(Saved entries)

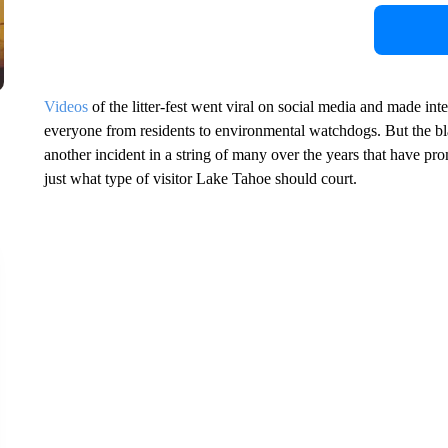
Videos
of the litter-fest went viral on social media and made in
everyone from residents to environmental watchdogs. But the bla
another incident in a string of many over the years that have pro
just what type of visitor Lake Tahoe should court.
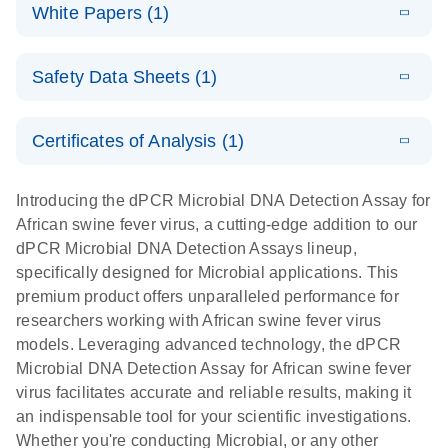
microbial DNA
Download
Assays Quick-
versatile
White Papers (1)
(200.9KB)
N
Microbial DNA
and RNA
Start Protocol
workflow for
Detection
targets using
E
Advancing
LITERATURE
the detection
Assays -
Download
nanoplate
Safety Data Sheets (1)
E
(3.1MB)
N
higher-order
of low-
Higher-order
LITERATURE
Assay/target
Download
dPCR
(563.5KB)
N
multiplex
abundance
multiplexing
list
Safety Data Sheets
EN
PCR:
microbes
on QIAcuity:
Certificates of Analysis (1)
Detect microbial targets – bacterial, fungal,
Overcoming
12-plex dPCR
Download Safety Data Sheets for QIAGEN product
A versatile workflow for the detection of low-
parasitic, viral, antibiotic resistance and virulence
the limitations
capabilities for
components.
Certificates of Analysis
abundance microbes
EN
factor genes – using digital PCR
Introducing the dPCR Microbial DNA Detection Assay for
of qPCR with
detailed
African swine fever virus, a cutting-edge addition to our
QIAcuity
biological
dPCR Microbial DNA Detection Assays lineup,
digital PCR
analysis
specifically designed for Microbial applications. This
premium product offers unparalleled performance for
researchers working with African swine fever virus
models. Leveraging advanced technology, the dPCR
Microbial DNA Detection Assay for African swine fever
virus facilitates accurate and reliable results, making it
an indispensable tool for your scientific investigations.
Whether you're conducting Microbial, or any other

> [ACTIVITY]: Look through the entries above and copy each line that has "with" in it.

> [EXERCISE RESULT]:
of qPCR with
researchers working with African swine fever virus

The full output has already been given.